- Goal of the exercise: Could you output all of the records below exactly as they appear?

Items from a dataset
━━━━━━

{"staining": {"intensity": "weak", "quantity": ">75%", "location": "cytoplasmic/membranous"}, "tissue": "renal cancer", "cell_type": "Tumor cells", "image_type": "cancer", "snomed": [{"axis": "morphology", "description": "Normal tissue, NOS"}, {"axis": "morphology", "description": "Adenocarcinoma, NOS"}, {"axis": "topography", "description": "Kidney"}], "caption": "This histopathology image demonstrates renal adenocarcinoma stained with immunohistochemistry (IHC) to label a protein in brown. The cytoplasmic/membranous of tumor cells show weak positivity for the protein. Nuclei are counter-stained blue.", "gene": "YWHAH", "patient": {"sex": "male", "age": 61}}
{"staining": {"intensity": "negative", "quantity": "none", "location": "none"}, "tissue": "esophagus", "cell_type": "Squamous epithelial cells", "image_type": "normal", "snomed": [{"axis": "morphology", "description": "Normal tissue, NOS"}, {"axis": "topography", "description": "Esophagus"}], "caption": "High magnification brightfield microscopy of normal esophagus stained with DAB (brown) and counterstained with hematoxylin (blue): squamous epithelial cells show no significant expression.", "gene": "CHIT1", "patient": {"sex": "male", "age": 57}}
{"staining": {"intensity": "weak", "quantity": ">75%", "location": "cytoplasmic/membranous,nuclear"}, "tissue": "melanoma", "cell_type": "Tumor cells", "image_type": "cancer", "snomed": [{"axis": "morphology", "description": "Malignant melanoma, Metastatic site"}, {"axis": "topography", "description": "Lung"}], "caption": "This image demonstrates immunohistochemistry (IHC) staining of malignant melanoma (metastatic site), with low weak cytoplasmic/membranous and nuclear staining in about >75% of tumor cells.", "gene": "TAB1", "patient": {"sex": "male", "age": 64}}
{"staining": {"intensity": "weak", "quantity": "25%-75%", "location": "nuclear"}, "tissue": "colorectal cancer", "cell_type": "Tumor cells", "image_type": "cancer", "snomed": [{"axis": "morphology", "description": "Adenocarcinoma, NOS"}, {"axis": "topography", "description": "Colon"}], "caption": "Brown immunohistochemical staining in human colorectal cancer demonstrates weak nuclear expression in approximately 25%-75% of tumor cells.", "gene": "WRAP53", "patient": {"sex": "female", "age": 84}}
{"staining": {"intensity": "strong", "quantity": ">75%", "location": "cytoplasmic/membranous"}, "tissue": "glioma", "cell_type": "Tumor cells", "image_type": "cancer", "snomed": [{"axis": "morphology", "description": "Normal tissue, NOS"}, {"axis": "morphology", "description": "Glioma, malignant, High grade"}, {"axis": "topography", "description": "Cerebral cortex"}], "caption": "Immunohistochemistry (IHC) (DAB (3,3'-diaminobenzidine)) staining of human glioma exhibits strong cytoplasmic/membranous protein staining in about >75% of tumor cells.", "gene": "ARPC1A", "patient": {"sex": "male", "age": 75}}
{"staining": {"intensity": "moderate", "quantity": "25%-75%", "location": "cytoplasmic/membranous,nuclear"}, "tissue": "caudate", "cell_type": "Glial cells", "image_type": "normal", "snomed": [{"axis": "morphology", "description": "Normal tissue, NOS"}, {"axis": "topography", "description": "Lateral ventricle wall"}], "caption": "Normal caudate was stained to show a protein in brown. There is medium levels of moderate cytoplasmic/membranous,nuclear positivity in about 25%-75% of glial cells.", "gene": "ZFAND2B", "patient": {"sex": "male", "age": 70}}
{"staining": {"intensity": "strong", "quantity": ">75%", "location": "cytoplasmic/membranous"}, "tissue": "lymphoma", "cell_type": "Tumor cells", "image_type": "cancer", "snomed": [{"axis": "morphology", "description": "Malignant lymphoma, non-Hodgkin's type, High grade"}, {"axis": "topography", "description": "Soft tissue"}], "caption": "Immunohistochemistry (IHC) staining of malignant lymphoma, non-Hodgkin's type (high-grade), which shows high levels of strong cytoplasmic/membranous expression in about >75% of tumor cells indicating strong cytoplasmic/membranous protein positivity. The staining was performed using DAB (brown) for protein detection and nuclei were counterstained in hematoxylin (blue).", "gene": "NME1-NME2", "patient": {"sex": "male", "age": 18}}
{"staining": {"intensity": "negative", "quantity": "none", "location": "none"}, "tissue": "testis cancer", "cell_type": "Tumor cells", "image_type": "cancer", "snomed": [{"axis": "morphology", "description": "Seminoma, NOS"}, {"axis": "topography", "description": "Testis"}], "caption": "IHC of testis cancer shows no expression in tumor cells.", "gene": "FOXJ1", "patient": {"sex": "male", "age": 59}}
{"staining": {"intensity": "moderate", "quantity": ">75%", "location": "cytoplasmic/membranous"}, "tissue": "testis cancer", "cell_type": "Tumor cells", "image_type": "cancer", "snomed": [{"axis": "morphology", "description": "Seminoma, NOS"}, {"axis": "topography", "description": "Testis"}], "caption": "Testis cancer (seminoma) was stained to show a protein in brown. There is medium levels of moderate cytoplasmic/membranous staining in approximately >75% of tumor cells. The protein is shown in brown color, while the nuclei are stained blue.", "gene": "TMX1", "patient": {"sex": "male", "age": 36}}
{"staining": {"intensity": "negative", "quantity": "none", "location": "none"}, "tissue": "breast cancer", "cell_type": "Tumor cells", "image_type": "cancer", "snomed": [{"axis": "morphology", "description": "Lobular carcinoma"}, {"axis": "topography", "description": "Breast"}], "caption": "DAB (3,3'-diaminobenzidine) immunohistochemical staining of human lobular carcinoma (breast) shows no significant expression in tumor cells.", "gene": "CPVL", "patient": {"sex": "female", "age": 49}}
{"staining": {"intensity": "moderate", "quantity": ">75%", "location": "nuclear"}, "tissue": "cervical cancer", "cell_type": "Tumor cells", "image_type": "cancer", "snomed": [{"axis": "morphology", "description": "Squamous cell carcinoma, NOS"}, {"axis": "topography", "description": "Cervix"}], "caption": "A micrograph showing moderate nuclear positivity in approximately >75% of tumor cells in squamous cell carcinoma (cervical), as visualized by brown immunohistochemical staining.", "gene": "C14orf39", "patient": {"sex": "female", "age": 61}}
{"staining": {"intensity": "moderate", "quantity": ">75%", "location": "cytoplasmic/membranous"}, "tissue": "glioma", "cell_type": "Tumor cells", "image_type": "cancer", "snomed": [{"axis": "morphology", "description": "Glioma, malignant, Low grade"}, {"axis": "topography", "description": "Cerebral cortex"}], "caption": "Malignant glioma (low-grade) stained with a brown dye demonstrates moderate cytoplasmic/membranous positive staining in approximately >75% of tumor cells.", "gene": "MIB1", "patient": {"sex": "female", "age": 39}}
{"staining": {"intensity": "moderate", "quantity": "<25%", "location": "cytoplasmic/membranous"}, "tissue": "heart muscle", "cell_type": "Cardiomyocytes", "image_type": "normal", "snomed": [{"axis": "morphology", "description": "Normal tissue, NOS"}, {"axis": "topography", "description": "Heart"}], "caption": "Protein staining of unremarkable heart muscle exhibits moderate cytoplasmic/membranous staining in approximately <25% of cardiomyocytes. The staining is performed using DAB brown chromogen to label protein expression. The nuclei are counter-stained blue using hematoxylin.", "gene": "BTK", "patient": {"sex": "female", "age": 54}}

━━━━━━

- Response:
{"staining": {"intensity": "weak", "quantity": ">75%", "location": "cytoplasmic/membranous"}, "tissue": "renal cancer", "cell_type": "Tumor cells", "image_type": "cancer", "snomed": [{"axis": "morphology", "description": "Normal tissue, NOS"}, {"axis": "morphology", "description": "Adenocarcinoma, NOS"}, {"axis": "topography", "description": "Kidney"}], "caption": "This histopathology image demonstrates renal adenocarcinoma stained with immunohistochemistry (IHC) to label a protein in brown. The cytoplasmic/membranous of tumor cells show weak positivity for the protein. Nuclei are counter-stained blue.", "gene": "YWHAH", "patient": {"sex": "male", "age": 61}}
{"staining": {"intensity": "negative", "quantity": "none", "location": "none"}, "tissue": "esophagus", "cell_type": "Squamous epithelial cells", "image_type": "normal", "snomed": [{"axis": "morphology", "description": "Normal tissue, NOS"}, {"axis": "topography", "description": "Esophagus"}], "caption": "High magnification brightfield microscopy of normal esophagus stained with DAB (brown) and counterstained with hematoxylin (blue): squamous epithelial cells show no significant expression.", "gene": "CHIT1", "patient": {"sex": "male", "age": 57}}
{"staining": {"intensity": "weak", "quantity": ">75%", "location": "cytoplasmic/membranous,nuclear"}, "tissue": "melanoma", "cell_type": "Tumor cells", "image_type": "cancer", "snomed": [{"axis": "morphology", "description": "Malignant melanoma, Metastatic site"}, {"axis": "topography", "description": "Lung"}], "caption": "This image demonstrates immunohistochemistry (IHC) staining of malignant melanoma (metastatic site), with low weak cytoplasmic/membranous and nuclear staining in about >75% of tumor cells.", "gene": "TAB1", "patient": {"sex": "male", "age": 64}}
{"staining": {"intensity": "weak", "quantity": "25%-75%", "location": "nuclear"}, "tissue": "colorectal cancer", "cell_type": "Tumor cells", "image_type": "cancer", "snomed": [{"axis": "morphology", "description": "Adenocarcinoma, NOS"}, {"axis": "topography", "description": "Colon"}], "caption": "Brown immunohistochemical staining in human colorectal cancer demonstrates weak nuclear expression in approximately 25%-75% of tumor cells.", "gene": "WRAP53", "patient": {"sex": "female", "age": 84}}
{"staining": {"intensity": "strong", "quantity": ">75%", "location": "cytoplasmic/membranous"}, "tissue": "glioma", "cell_type": "Tumor cells", "image_type": "cancer", "snomed": [{"axis": "morphology", "description": "Normal tissue, NOS"}, {"axis": "morphology", "description": "Glioma, malignant, High grade"}, {"axis": "topography", "description": "Cerebral cortex"}], "caption": "Immunohistochemistry (IHC) (DAB (3,3'-diaminobenzidine)) staining of human glioma exhibits strong cytoplasmic/membranous protein staining in about >75% of tumor cells.", "gene": "ARPC1A", "patient": {"sex": "male", "age": 75}}
{"staining": {"intensity": "moderate", "quantity": "25%-75%", "location": "cytoplasmic/membranous,nuclear"}, "tissue": "caudate", "cell_type": "Glial cells", "image_type": "normal", "snomed": [{"axis": "morphology", "description": "Normal tissue, NOS"}, {"axis": "topography", "description": "Lateral ventricle wall"}], "caption": "Normal caudate was stained to show a protein in brown. There is medium levels of moderate cytoplasmic/membranous,nuclear positivity in about 25%-75% of glial cells.", "gene": "ZFAND2B", "patient": {"sex": "male", "age": 70}}
{"staining": {"intensity": "strong", "quantity": ">75%", "location": "cytoplasmic/membranous"}, "tissue": "lymphoma", "cell_type": "Tumor cells", "image_type": "cancer", "snomed": [{"axis": "morphology", "description": "Malignant lymphoma, non-Hodgkin's type, High grade"}, {"axis": "topography", "description": "Soft tissue"}], "caption": "Immunohistochemistry (IHC) staining of malignant lymphoma, non-Hodgkin's type (high-grade), which shows high levels of strong cytoplasmic/membranous expression in about >75% of tumor cells indicating strong cytoplasmic/membranous protein positivity. The staining was performed using DAB (brown) for protein detection and nuclei were counterstained in hematoxylin (blue).", "gene": "NME1-NME2", "patient": {"sex": "male", "age": 18}}
{"staining": {"intensity": "negative", "quantity": "none", "location": "none"}, "tissue": "testis cancer", "cell_type": "Tumor cells", "image_type": "cancer", "snomed": [{"axis": "morphology", "description": "Seminoma, NOS"}, {"axis": "topography", "description": "Testis"}], "caption": "IHC of testis cancer shows no expression in tumor cells.", "gene": "FOXJ1", "patient": {"sex": "male", "age": 59}}
{"staining": {"intensity": "moderate", "quantity": ">75%", "location": "cytoplasmic/membranous"}, "tissue": "testis cancer", "cell_type": "Tumor cells", "image_type": "cancer", "snomed": [{"axis": "morphology", "description": "Seminoma, NOS"}, {"axis": "topography", "description": "Testis"}], "caption": "Testis cancer (seminoma) was stained to show a protein in brown. There is medium levels of moderate cytoplasmic/membranous staining in approximately >75% of tumor cells. The protein is shown in brown color, while the nuclei are stained blue.", "gene": "TMX1", "patient": {"sex": "male", "age": 36}}
{"staining": {"intensity": "negative", "quantity": "none", "location": "none"}, "tissue": "breast cancer", "cell_type": "Tumor cells", "image_type": "cancer", "snomed": [{"axis": "morphology", "description": "Lobular carcinoma"}, {"axis": "topography", "description": "Breast"}], "caption": "DAB (3,3'-diaminobenzidine) immunohistochemical staining of human lobular carcinoma (breast) shows no significant expression in tumor cells.", "gene": "CPVL", "patient": {"sex": "female", "age": 49}}
{"staining": {"intensity": "moderate", "quantity": ">75%", "location": "nuclear"}, "tissue": "cervical cancer", "cell_type": "Tumor cells", "image_type": "cancer", "snomed": [{"axis": "morphology", "description": "Squamous cell carcinoma, NOS"}, {"axis": "topography", "description": "Cervix"}], "caption": "A micrograph showing moderate nuclear positivity in approximately >75% of tumor cells in squamous cell carcinoma (cervical), as visualized by brown immunohistochemical staining.", "gene": "C14orf39", "patient": {"sex": "female", "age": 61}}
{"staining": {"intensity": "moderate", "quantity": ">75%", "location": "cytoplasmic/membranous"}, "tissue": "glioma", "cell_type": "Tumor cells", "image_type": "cancer", "snomed": [{"axis": "morphology", "description": "Glioma, malignant, Low grade"}, {"axis": "topography", "description": "Cerebral cortex"}], "caption": "Malignant glioma (low-grade) stained with a brown dye demonstrates moderate cytoplasmic/membranous positive staining in approximately >75% of tumor cells.", "gene": "MIB1", "patient": {"sex": "female", "age": 39}}
{"staining": {"intensity": "moderate", "quantity": "<25%", "location": "cytoplasmic/membranous"}, "tissue": "heart muscle", "cell_type": "Cardiomyocytes", "image_type": "normal", "snomed": [{"axis": "morphology", "description": "Normal tissue, NOS"}, {"axis": "topography", "description": "Heart"}], "caption": "Protein staining of unremarkable heart muscle exhibits moderate cytoplasmic/membranous staining in approximately <25% of cardiomyocytes. The staining is performed using DAB brown chromogen to label protein expression. The nuclei are counter-stained blue using hematoxylin.", "gene": "BTK", "patient": {"sex": "female", "age": 54}}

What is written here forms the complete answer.